EXTRACTED RECORDS -
------------------------------------------------------------
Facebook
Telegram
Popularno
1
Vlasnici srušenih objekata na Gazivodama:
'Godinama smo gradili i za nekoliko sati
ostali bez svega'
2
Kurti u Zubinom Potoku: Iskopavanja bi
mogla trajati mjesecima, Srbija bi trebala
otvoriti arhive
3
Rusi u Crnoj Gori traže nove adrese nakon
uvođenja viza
------------------------------------------------------------
Could you write out only the lines of the listing above from the one that contains "Vlasnici srušenih objekata" through its final line, exactly and inclusive?

Vlasnici srušenih objekata na Gazivodama:
'Godinama smo gradili i za nekoliko sati
ostali bez svega'
2
Kurti u Zubinom Potoku: Iskopavanja bi
mogla trajati mjesecima, Srbija bi trebala
otvoriti arhive
3
Rusi u Crnoj Gori traže nove adrese nakon
uvođenja viza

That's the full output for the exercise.